EVOLVE embraces a new theme each year, always congruent with the organization’s mission fulfillment work. “It started as a small cocktail event and has expanded into an evening of great food with a fun atmosphere and great entertainment,” Trena notes. “Three years ago, we introduced the Hero of Hope honoree, which adds to the fun and celebration of the night.” Hero of Hope recognizes an individual who exemplifies the values of CFYF and is committed to the welfare of all Arkansas families.
New this year, the inaugural class of Champions of Hope will be introduced at EVOLVE. Through Trena’s inspiration to provide young men an opportunity to serve as stewards of CFYF and cultivate civic leadership, Champions of Hope represents a diverse group of young men with a finite focus on some timely social issues including depression, suicide prevention and human trafficking. Trena’s son has enjoyed his time in the program. “Not only will these young men learn the importance of community, volunteerism and the responsibility of giving back – they will finish the program educated about Centers for Youth & Families and the families helped by the organization.”

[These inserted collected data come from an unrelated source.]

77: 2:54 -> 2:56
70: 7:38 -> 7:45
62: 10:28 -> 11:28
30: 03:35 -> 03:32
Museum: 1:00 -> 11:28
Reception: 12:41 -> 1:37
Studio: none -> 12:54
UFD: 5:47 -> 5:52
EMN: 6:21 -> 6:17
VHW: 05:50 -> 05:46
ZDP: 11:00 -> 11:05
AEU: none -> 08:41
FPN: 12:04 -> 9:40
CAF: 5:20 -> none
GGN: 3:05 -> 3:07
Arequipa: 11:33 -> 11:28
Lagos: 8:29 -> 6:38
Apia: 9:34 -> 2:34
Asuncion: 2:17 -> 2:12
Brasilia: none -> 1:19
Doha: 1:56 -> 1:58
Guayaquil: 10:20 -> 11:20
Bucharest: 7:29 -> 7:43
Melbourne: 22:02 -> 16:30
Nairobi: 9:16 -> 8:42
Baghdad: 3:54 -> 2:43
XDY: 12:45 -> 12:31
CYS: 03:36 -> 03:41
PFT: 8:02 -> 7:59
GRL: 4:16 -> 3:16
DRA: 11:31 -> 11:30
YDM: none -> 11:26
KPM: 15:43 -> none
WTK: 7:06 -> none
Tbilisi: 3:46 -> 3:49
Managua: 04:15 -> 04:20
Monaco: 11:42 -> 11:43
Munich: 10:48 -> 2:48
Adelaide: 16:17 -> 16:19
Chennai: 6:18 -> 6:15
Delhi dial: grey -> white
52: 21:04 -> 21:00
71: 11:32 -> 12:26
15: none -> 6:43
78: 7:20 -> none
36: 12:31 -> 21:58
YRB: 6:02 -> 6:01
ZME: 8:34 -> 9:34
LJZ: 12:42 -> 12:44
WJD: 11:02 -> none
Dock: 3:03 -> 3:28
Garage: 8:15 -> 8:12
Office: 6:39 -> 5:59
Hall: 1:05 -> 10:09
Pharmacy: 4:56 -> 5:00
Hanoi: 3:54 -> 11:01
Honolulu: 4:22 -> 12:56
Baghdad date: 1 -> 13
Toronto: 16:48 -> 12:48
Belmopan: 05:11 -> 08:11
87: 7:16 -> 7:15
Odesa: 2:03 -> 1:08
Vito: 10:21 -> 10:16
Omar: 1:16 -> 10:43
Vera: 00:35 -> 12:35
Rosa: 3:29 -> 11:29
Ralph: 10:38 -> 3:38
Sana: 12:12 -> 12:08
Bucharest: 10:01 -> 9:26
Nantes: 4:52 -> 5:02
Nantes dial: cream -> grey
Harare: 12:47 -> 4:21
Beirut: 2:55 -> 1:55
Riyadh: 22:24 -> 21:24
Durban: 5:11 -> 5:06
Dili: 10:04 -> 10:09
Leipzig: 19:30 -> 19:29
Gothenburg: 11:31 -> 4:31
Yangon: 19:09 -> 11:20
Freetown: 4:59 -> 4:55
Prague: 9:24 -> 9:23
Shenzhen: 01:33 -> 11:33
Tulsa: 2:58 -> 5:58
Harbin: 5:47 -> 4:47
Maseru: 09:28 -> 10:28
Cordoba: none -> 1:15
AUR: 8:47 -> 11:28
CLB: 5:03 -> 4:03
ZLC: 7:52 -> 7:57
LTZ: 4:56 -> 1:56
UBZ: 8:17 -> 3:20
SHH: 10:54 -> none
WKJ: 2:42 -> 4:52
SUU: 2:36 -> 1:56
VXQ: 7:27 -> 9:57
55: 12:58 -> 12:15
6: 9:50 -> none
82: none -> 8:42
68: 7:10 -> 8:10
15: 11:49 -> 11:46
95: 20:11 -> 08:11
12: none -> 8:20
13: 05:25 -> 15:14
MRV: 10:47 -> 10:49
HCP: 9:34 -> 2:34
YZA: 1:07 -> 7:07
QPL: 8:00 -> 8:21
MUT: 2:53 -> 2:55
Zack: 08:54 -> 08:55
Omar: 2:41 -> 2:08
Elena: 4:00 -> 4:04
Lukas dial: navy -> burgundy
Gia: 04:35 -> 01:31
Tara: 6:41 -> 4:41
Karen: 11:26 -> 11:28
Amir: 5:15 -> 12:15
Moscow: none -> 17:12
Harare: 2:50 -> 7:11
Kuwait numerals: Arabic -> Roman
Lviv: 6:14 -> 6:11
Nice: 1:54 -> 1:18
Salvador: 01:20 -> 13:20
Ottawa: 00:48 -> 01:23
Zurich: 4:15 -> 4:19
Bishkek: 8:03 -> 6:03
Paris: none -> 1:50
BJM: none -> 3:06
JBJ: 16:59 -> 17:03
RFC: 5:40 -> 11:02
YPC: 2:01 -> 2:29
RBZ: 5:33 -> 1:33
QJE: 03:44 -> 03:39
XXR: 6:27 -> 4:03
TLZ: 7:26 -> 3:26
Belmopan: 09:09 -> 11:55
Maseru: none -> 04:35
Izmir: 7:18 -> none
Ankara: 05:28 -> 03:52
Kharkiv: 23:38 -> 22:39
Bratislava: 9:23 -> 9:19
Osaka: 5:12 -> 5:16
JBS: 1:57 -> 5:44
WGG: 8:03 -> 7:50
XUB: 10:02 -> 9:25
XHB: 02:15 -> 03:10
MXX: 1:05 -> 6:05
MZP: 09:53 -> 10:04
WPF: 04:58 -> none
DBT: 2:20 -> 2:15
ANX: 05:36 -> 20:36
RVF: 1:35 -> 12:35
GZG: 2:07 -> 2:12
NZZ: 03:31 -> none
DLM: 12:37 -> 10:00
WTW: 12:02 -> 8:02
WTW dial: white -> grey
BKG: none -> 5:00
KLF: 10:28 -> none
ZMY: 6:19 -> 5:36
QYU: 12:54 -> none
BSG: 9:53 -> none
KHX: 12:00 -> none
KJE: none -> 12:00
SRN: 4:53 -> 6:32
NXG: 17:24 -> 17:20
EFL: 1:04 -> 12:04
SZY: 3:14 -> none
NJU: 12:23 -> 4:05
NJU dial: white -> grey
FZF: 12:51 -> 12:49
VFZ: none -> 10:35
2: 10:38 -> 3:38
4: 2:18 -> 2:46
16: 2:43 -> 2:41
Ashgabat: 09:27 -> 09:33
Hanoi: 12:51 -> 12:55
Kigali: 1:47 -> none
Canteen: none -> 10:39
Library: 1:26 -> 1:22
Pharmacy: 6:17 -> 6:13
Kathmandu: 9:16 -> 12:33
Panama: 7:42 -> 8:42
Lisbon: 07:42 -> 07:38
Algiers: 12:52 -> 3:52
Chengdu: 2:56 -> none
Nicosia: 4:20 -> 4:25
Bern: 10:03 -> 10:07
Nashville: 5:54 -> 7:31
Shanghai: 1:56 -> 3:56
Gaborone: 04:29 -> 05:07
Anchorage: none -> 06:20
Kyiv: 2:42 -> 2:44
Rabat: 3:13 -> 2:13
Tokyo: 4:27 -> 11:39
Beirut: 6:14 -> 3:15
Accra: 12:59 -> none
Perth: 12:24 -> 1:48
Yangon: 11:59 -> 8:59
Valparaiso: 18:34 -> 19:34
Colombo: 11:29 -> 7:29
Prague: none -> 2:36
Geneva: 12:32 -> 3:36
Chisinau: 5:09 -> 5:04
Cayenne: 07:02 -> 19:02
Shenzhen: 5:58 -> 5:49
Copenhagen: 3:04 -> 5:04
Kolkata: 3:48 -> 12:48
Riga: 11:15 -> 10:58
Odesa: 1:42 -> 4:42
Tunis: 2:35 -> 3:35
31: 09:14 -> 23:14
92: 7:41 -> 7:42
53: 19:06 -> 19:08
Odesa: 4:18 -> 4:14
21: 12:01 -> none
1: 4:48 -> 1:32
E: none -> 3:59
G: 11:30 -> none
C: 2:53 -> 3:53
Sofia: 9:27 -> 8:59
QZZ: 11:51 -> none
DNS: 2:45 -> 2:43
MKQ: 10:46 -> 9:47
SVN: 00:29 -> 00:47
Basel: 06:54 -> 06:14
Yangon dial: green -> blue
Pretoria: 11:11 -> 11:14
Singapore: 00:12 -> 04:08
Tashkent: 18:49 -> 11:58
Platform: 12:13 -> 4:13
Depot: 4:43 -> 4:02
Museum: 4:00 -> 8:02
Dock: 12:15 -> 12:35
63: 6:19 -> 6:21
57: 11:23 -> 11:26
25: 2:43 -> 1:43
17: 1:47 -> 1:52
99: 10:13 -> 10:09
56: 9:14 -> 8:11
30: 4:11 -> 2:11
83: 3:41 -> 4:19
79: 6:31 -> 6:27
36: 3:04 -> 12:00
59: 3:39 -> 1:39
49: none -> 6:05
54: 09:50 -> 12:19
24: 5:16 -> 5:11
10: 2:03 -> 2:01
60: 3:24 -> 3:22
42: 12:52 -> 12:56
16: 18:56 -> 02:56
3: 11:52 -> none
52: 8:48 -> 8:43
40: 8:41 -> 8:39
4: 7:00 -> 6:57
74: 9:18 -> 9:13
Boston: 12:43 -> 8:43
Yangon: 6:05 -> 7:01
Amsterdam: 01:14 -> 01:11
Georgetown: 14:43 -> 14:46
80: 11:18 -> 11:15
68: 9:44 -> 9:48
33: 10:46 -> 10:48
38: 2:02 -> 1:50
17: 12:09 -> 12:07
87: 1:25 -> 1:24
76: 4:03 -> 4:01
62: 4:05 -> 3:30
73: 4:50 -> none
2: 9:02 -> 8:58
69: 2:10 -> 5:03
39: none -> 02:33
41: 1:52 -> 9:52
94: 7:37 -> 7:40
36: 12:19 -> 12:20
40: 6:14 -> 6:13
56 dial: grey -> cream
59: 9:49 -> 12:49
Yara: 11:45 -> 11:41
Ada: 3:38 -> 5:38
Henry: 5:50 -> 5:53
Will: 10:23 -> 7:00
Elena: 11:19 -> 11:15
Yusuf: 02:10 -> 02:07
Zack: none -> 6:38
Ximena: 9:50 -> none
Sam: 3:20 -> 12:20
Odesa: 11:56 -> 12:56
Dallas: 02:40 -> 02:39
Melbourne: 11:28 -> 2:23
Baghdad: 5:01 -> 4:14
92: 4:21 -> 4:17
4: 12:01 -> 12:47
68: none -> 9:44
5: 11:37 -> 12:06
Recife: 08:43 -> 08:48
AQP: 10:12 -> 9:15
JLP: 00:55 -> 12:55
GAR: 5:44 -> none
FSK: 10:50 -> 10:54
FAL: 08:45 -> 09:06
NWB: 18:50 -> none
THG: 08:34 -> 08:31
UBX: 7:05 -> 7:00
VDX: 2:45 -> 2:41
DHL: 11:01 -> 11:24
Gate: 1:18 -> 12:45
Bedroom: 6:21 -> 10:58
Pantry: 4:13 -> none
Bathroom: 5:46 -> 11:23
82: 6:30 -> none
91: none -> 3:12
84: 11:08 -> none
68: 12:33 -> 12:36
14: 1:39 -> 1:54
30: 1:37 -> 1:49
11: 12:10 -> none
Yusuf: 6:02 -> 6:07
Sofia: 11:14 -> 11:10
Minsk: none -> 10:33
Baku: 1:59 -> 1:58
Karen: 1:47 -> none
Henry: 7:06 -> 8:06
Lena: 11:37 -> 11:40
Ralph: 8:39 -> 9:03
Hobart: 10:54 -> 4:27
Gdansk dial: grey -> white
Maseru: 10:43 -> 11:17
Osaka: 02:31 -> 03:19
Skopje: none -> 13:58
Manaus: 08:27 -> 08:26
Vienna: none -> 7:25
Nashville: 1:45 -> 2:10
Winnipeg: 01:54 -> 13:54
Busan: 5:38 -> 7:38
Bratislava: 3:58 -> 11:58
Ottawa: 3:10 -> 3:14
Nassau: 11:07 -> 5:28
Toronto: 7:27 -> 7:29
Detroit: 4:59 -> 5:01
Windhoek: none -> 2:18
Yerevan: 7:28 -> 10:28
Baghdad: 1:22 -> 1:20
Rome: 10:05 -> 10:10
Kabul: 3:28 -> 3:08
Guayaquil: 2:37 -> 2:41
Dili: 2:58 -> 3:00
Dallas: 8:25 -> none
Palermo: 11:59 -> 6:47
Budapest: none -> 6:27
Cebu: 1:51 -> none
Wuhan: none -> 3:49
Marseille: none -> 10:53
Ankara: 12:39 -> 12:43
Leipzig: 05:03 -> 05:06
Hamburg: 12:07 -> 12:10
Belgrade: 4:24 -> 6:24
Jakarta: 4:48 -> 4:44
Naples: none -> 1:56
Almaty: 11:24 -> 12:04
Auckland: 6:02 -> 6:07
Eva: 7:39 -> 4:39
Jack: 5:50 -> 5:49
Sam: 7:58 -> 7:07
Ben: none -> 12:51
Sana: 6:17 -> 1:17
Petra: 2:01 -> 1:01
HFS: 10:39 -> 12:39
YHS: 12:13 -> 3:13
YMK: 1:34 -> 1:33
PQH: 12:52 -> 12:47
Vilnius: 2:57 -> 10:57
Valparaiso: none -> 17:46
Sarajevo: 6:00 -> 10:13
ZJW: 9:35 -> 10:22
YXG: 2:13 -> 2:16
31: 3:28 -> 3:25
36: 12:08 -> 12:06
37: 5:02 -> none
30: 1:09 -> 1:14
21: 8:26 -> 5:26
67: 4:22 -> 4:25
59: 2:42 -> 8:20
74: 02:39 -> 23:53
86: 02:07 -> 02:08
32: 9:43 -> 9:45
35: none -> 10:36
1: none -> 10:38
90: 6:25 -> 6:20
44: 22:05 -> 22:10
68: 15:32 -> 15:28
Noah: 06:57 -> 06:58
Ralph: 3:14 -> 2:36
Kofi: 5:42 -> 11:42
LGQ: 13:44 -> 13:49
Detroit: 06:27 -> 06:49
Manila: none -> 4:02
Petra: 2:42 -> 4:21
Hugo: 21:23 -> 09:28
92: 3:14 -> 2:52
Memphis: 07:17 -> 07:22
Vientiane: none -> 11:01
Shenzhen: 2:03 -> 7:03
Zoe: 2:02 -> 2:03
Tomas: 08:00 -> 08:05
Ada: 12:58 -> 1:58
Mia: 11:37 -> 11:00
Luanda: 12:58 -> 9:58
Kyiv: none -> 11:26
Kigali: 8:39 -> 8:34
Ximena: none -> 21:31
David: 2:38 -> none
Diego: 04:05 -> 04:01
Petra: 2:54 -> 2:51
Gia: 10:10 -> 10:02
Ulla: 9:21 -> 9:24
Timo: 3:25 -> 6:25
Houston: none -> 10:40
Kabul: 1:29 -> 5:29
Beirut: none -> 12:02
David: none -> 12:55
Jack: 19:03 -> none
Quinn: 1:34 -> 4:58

A California native, Trena learned the transformative power of compassion from her mother. “For my mom, a single mother with an admired career in human services, volunteering was just part of what she did – we did,” Trena remembers. “It’s her way of giving back to the community she loves and the organizations that are important to her. She still makes volunteering a priority in life.” Trena and her husband Matt work to instill those values in their three children. “It sounds simple, but in a busy world we can lose focus. Be kind. Give to others. Make it a part of life, just do it.”